Output the lines of the listing below exactly, starting at the line containing "Figure 11. 3D plots for Table 10." and stopping after the last line, with any pictures dropped.

[Collected material]

___

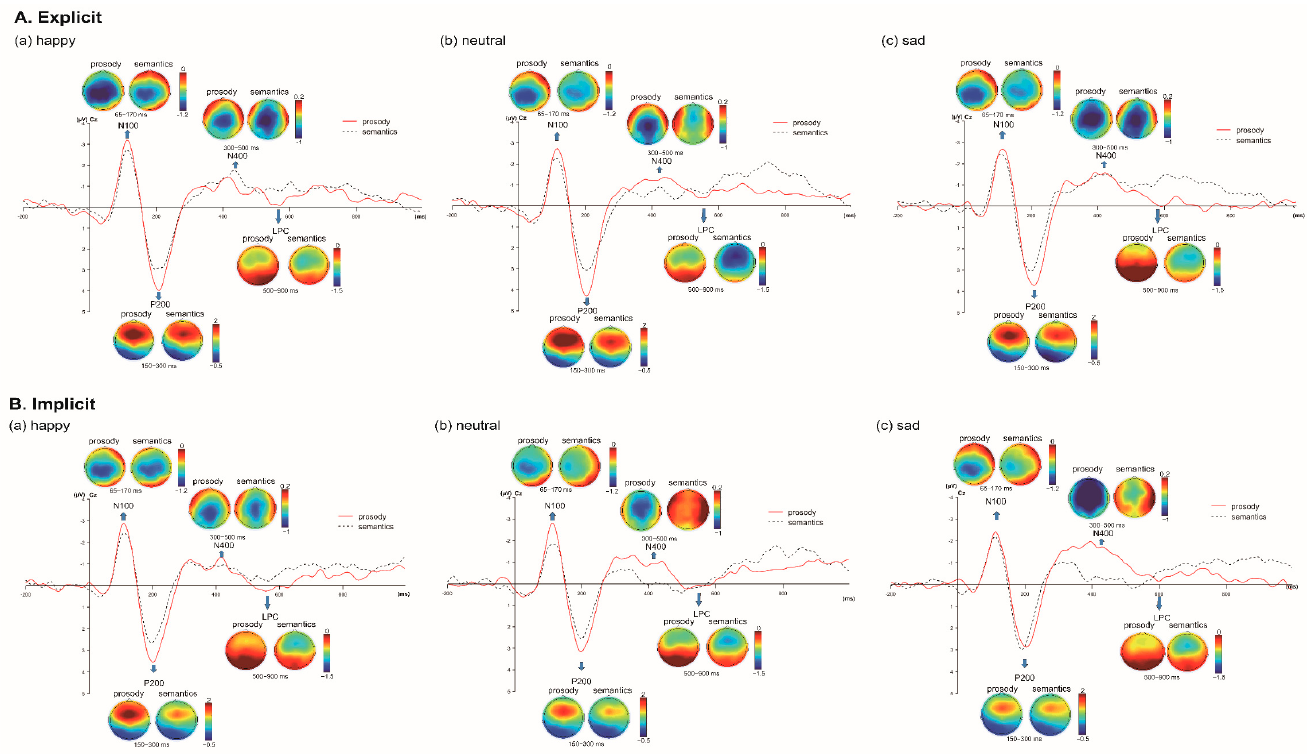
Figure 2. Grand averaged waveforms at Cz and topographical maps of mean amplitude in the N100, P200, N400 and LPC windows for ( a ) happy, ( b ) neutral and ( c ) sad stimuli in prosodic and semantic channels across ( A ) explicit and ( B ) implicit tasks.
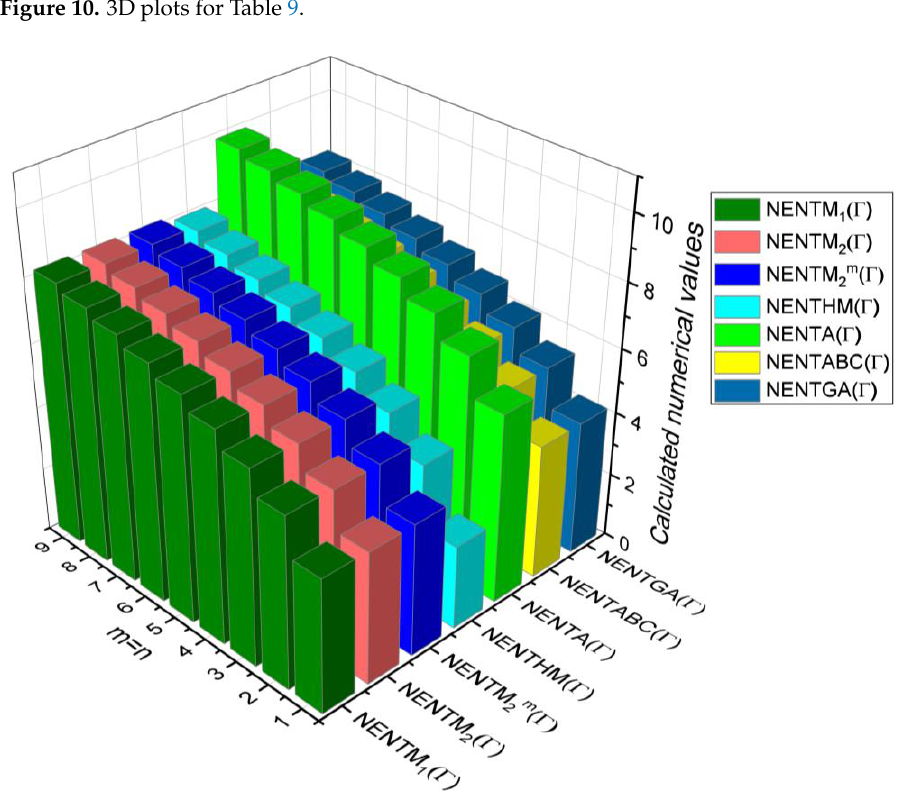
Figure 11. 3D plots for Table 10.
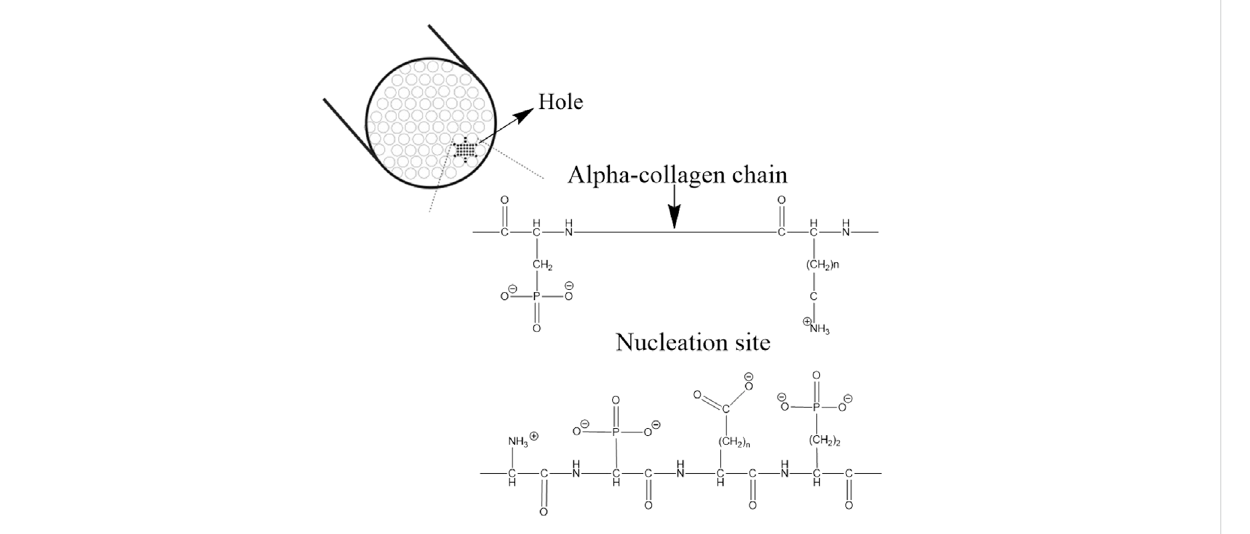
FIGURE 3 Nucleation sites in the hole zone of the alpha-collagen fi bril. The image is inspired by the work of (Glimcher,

___

[Task answer]
Figure 11. 3D plots for Table 10.
FIGURE 3 Nucleation sites in the hole zone of the alpha-collagen fi bril. The image is inspired by the work of (Glimcher,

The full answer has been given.